He earned B.Sc. and LLM from Aligarh Muslim University. Masood was an agriculturist by profession. He was general secretary of Bharatiya Lok Dal between 1975 and 1977. He was elected to the 6th Lok Sabha for the first time on a Janata Party ticket in the post-emergency polls in 1977. He went on to become the treasurer of the Janata Parliamentary Party between 1979 and 1980.
Masood was re-elected to the 7th Lok Sabha on a Lok Dal ticket in the 1980 polls. After being the chief whip of Lok Dal in 1982, he became the deputy leader of Lok Dal Parliamentary Party for more than a year. He was the member of the Rajya Sabha from 1986 to '89. From 1989 to '91, he was a member of the 9th Lok Sabha. From April to November 1990, he was Minister of Health and Family Welfare (Independent Charge) in the V P Singh government. In 1991 he was re-elected to the 10th Lok Sabha.
In the late eighties, he was associated with Janata Party and was its deputy Parliamentary party leader. In the nineties, he joined the Samajwadi Party. He was the member of the 14th Lok Sabha from 2004 to 2009. In 2010, he was re-elected to the Rajya Sabha.
On 12 December 2011, he resigned from the Rajya Sabha (Upper House) and from the Samajwadi Party and joined INC. He was elected as the special member of CWC (Congress Working Committee). He became the chairman of APEDA on 4 April 2013 for a term of 3 years.
On 19 September 2013, a Special CBI court held Rasheed Masood guilty in a case of corruption and other offences. He was held guilty of fraudulently nominating undeserving candidates to MBBS seats allotted to Tripura in medical colleges across the country from the central pool.[14]
On 1 October 2013, Rasheed was sentenced to four years in jail.[15] As a result of the conviction, he was disqualified from the Parliament of India. He, thus got the dubious distinction of becoming the first elected member of parliament to be disqualified from the Parliament of India, in the entire history of the Republic of India.[16] He was serving as a member of parliament, representing the Congress Party, to the upper house of the Indian parliament when the verdict was pronounced and his membership stripped.

Activity 1 = Please set down, word for word, the part of the passage on Rasheed Masood that opens with the words containing "In the late" and closes with "of 3 years.".
Activity 2 = Decide whether each statement agrees with the passage on Rasheed Masood, answering yes or no and quoting the deciding words. (a) Masood served as Minister of Health and Family Welfare in the V P Singh government from April to November 1990. (b) Masood first won a Lok Sabha seat on a Lok Dal ticket. (c) Masood was sentenced to four years in jail.

Material provided =
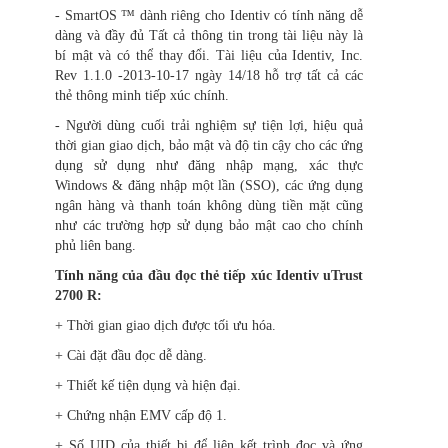
- SmartOS ™ dành riêng cho Identiv có tính năng dễ
dàng và đầy đủ Tất cả thông tin trong tài liệu này là
bí mật và có thể thay đổi. Tài liệu của Identiv, Inc.
Rev 1.1.0 -2013-10-17 ngày 14/18 hỗ trợ tất cả các
thẻ thông minh tiếp xúc chính.
- Người dùng cuối trải nghiệm sự tiện lợi, hiệu quả
thời gian giao dịch, bảo mật và độ tin cậy cho các ứng
dụng sử dụng như đăng nhập mạng, xác thực
Windows & đăng nhập một lần (SSO), các ứng dụng
ngân hàng và thanh toán không dùng tiền mặt cũng
như các trường hợp sử dụng bảo mật cao cho chính
phủ liên bang.
Tính năng của đầu đọc thẻ tiếp xúc Identiv uTrust
2700 R:
+ Thời gian giao dịch được tối ưu hóa.
+ Cài đặt đầu đọc dễ dàng.
+ Thiết kế tiện dụng và hiện đại.
+ Chứng nhận EMV cấp độ 1.
+ Số UID của thiết bị để liên kết trình đọc và ứng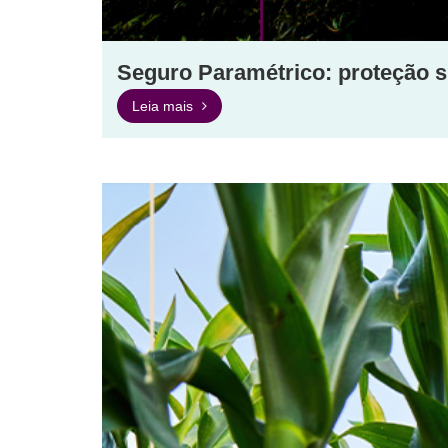
Seguro Paramétrico: proteção si
Leia mais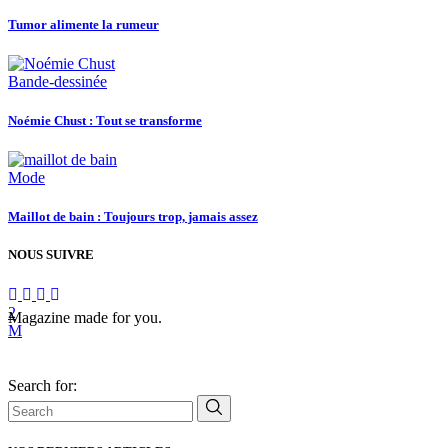
Tumor alimente la rumeur
Bande-dessinée
Noémie Chust : Tout se transforme
Mode
Maillot de bain : Toujours trop, jamais assez
NOUS SUIVRE
Magazine made for you.
Search for: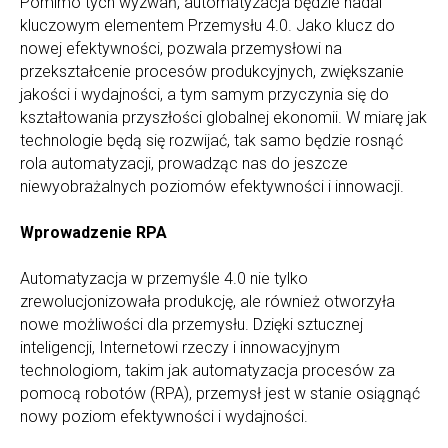
Pomimo tych wyzwań, automatyzacja będzie nadal
kluczowym elementem Przemysłu 4.0. Jako klucz do
nowej efektywności, pozwala przemysłowi na
przekształcenie procesów produkcyjnych, zwiększanie
jakości i wydajności, a tym samym przyczynia się do
kształtowania przyszłości globalnej ekonomii. W miarę jak
technologie będą się rozwijać, tak samo będzie rosnąć
rola automatyzacji, prowadząc nas do jeszcze
niewyobrażalnych poziomów efektywności i innowacji.
Wprowadzenie RPA
Automatyzacja w przemyśle 4.0 nie tylko
zrewolucjonizowała produkcję, ale również otworzyła
nowe możliwości dla przemysłu. Dzięki sztucznej
inteligencji, Internetowi rzeczy i innowacyjnym
technologiom, takim jak automatyzacja procesów za
pomocą robotów (RPA), przemysł jest w stanie osiągnąć
nowy poziom efektywności i wydajności.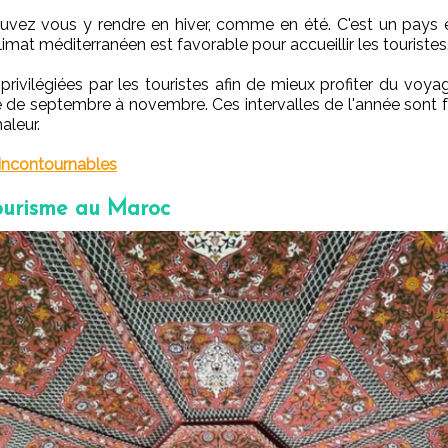
vez vous y rendre en hiver, comme en été. C'est un pays e
limat méditerranéen est favorable pour accueillir les touristes
ivilégiées par les touristes afin de mieux profiter du voya
étire de septembre à novembre. Ces intervalles de l'année son
aleur.
 incontournables
tourisme au Maroc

Written reply 1 =
In the late eighties, he was associated with Janata Party and was its deputy Parliamentary party leader. In the nineties, he joined the Samajwadi Party. He was the member of the 14th Lok Sabha from 2004 to 2009. In 2010, he was re-elected to the Rajya Sabha.
On 12 December 2011, he resigned from the Rajya Sabha (Upper House) and from the Samajwadi Party and joined INC. He was elected as the special member of CWC (Congress Working Committee). He became the chairman of APEDA on 4 April 2013 for a term of 3 years.

Written reply 2 =
(a) Yes: "From April to November 1990, he was Minister of Health and Family Welfare (Independent Charge) in the V P Singh government."
(b) No: "He was elected to the 6th Lok Sabha for the first time on a Janata Party ticket in the post-emergency polls in 1977."
(c) Yes: "On 1 October 2013, Rasheed was sentenced to four years in jail."